## About this task:
Print the listing below word for word, with every line included. Leave the pictures out.

## Exercise data:
--- START ---
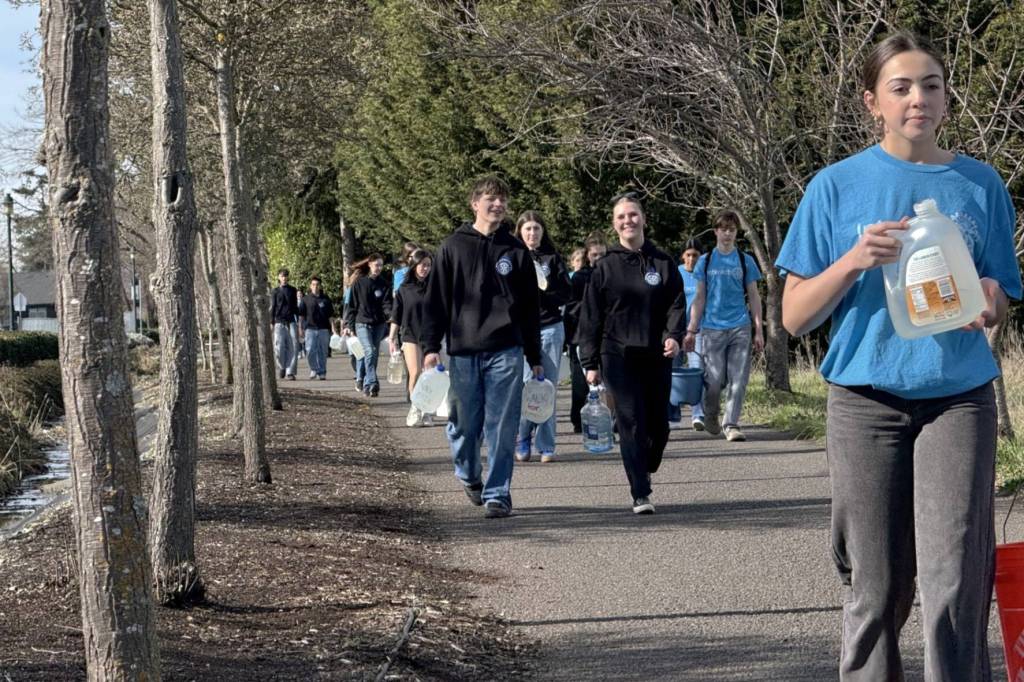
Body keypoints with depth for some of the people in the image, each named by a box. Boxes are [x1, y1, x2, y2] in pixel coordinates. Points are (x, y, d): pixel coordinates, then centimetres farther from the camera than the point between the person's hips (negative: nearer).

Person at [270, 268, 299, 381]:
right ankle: (281, 368, 14)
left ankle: (290, 372, -6)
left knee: (292, 347, -8)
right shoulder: (275, 291, 8)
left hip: (291, 321, 1)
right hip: (279, 322, -1)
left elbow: (295, 306, 16)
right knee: (279, 347, -9)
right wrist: (272, 322, 1)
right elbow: (272, 307, 8)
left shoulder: (292, 290, 13)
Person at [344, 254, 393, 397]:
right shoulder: (359, 283, 3)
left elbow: (386, 303, 0)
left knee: (374, 354, 7)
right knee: (369, 350, -20)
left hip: (379, 324, 3)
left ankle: (367, 385, 18)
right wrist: (349, 325, 0)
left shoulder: (385, 284, 8)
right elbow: (351, 305, 5)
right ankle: (372, 383, -30)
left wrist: (390, 315, -22)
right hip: (362, 323, -3)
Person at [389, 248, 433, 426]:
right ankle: (415, 408, 4)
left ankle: (425, 411, 13)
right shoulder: (404, 288, 4)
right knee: (415, 373, -12)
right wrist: (392, 338, 6)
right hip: (410, 335, -1)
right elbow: (396, 317, 8)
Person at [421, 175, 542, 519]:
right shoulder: (453, 247, 6)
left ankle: (497, 494, 3)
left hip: (506, 352, 0)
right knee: (463, 425, 6)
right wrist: (431, 346, -4)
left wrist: (534, 357, 9)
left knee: (502, 428, -4)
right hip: (463, 351, 0)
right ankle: (469, 476, 33)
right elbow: (437, 298, 4)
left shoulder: (516, 250, 8)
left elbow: (531, 307, 11)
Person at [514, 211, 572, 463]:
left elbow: (567, 293, 5)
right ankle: (522, 442, 7)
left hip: (551, 328, 2)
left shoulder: (553, 259, 11)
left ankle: (546, 446, 8)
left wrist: (546, 287, -10)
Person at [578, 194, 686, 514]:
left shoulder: (663, 263, 7)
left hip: (657, 356, 2)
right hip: (619, 356, -2)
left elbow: (676, 304, 6)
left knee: (659, 425, 6)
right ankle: (640, 494, -8)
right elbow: (590, 317, 5)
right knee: (631, 423, -9)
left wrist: (674, 336, -14)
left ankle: (643, 473, 32)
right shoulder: (606, 267, 4)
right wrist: (590, 362, 1)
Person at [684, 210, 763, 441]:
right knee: (715, 380, -2)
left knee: (738, 379, -6)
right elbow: (700, 298, 9)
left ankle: (731, 424, 0)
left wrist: (758, 330, 3)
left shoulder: (745, 261, 8)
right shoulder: (705, 261, 7)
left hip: (740, 327, 1)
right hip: (712, 328, -1)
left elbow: (753, 297, 9)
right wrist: (691, 330, 3)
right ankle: (710, 416, 24)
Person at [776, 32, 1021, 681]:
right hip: (866, 401, 0)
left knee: (955, 587, -10)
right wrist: (852, 262, -15)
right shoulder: (837, 186, 3)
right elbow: (794, 317, 2)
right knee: (876, 590, 4)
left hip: (959, 400, 0)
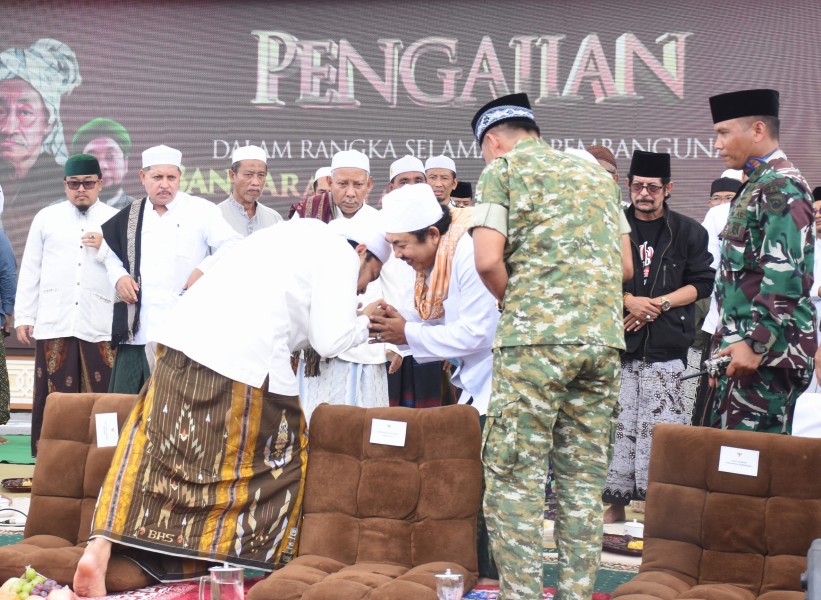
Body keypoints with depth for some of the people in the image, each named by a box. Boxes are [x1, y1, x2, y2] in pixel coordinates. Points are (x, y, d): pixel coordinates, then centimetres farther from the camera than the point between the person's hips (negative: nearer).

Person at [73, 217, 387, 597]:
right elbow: (330, 341, -4)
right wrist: (362, 324, 16)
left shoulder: (298, 239, 29)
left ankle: (100, 550, -6)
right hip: (245, 362, -8)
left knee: (154, 456, 6)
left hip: (183, 342, 8)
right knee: (280, 462, 10)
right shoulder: (340, 253, 3)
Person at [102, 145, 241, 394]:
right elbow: (110, 252, 27)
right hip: (138, 329, 4)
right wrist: (119, 277, 7)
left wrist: (204, 270, -16)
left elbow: (234, 247, -4)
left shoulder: (201, 210, 2)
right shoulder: (130, 216, 16)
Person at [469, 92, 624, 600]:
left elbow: (488, 259, -9)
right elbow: (625, 266, 22)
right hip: (605, 335, 6)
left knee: (515, 474, -2)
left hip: (538, 335, -6)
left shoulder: (502, 168, 4)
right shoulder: (599, 175, 22)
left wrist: (513, 302, 7)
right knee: (584, 476, 9)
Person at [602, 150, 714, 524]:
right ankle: (613, 509, 5)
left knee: (663, 428, -8)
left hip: (667, 348, -1)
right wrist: (628, 301, -10)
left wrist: (659, 303, -7)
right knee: (616, 422, -3)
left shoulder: (689, 233, 9)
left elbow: (702, 283, 5)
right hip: (618, 343, 1)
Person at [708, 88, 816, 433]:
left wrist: (755, 345, -24)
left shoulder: (782, 187, -11)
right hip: (742, 348, 10)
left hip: (766, 352, -10)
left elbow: (785, 275, -20)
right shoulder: (758, 186, 20)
--- END ---
## Task solution:
Body keypoints with depth for some of the people in the image, each named by a box. Boxes are [x1, y1, x2, y2] in pixel coordinates. Points are (x, y, d): pixel coordinates, then centimetres farther from the camera than the point between the person's hips (negative: nearer).

Person at [270, 268, 299, 381]:
right ankle: (281, 368, 14)
left ankle: (290, 372, -6)
left knee: (292, 347, -8)
right shoulder: (275, 291, 8)
left hip: (291, 321, 1)
right hip: (279, 322, -1)
left elbow: (295, 306, 16)
right knee: (279, 347, -9)
right wrist: (272, 322, 1)
right elbow: (272, 307, 8)
left shoulder: (292, 290, 13)
Person at [344, 254, 393, 397]:
right shoulder: (359, 283, 3)
left elbow: (386, 303, 0)
left knee: (374, 354, 7)
right knee: (369, 350, -20)
left hip: (379, 324, 3)
left ankle: (367, 385, 18)
right wrist: (349, 325, 0)
left shoulder: (385, 284, 8)
right elbow: (351, 305, 5)
right ankle: (372, 383, -30)
left wrist: (390, 315, -22)
right hip: (362, 323, -3)
Person at [389, 248, 433, 426]:
right ankle: (415, 408, 4)
left ankle: (425, 411, 13)
right shoulder: (404, 288, 4)
right knee: (415, 373, -12)
right wrist: (392, 338, 6)
right hip: (410, 335, -1)
right elbow: (396, 317, 8)
Person at [421, 175, 542, 519]:
right shoulder: (453, 247, 6)
left ankle: (497, 494, 3)
left hip: (506, 352, 0)
right knee: (463, 425, 6)
right wrist: (431, 346, -4)
left wrist: (534, 357, 9)
left knee: (502, 428, -4)
right hip: (463, 351, 0)
right ankle: (469, 476, 33)
right elbow: (437, 298, 4)
left shoulder: (516, 250, 8)
left elbow: (531, 307, 11)
Person at [514, 211, 572, 463]:
left elbow: (567, 293, 5)
right ankle: (522, 442, 7)
left hip: (551, 328, 2)
left shoulder: (553, 259, 11)
left ankle: (546, 446, 8)
left wrist: (546, 287, -10)
Person at [578, 194, 686, 514]:
left shoulder: (663, 263, 7)
left hip: (657, 356, 2)
right hip: (619, 356, -2)
left elbow: (676, 304, 6)
left knee: (659, 425, 6)
right ankle: (640, 494, -8)
right elbow: (590, 317, 5)
right knee: (631, 423, -9)
left wrist: (674, 336, -14)
left ankle: (643, 473, 32)
right shoulder: (606, 267, 4)
right wrist: (590, 362, 1)
Person at [684, 210, 763, 441]:
right knee: (715, 380, -2)
left knee: (738, 379, -6)
right elbow: (700, 298, 9)
left ankle: (731, 424, 0)
left wrist: (758, 330, 3)
left shoulder: (745, 261, 8)
right shoulder: (705, 261, 7)
left hip: (740, 327, 1)
right hip: (712, 328, -1)
left elbow: (753, 297, 9)
right wrist: (691, 330, 3)
right ankle: (710, 416, 24)
Person at [776, 32, 1021, 681]:
right hip: (866, 401, 0)
left knee: (955, 587, -10)
right wrist: (852, 262, -15)
right shoulder: (837, 186, 3)
right elbow: (794, 317, 2)
right knee: (876, 590, 4)
left hip: (959, 400, 0)
Body keypoints with depth for some of the people in the image, each named by a box. Boxes are [x1, y1, x2, y2] in pixel coordinates. Points are (x, y, d): pixel coordinates, then centimetres farther from the camera than the point between the person's hips (negative: nearer).

Person at [73, 217, 387, 597]:
right elbow: (330, 341, -4)
right wrist: (362, 324, 16)
left shoulder: (298, 239, 29)
left ankle: (100, 550, -6)
right hip: (245, 362, -8)
left knee: (154, 456, 6)
left hip: (183, 342, 8)
right knee: (280, 462, 10)
right shoulder: (340, 253, 3)
Person at [102, 145, 241, 394]:
right elbow: (110, 252, 27)
right hip: (138, 329, 4)
right wrist: (119, 277, 7)
left wrist: (204, 270, -16)
left elbow: (234, 247, -4)
left shoulder: (201, 210, 2)
right shoulder: (130, 216, 16)
Person at [469, 92, 624, 600]:
left elbow: (488, 259, -9)
right elbow: (625, 266, 22)
right hip: (605, 335, 6)
left knee: (515, 474, -2)
left hip: (538, 335, -6)
left shoulder: (502, 168, 4)
right shoulder: (599, 175, 22)
left wrist: (513, 302, 7)
right knee: (584, 476, 9)
Person at [602, 150, 714, 524]:
right ankle: (613, 509, 5)
left knee: (663, 428, -8)
left hip: (667, 348, -1)
right wrist: (628, 301, -10)
left wrist: (659, 303, -7)
right knee: (616, 422, -3)
left shoulder: (689, 233, 9)
left elbow: (702, 283, 5)
right hip: (618, 343, 1)
Person at [708, 88, 816, 433]:
left wrist: (755, 345, -24)
left shoulder: (782, 187, -11)
right hip: (742, 348, 10)
left hip: (766, 352, -10)
left elbow: (785, 275, -20)
right shoulder: (758, 186, 20)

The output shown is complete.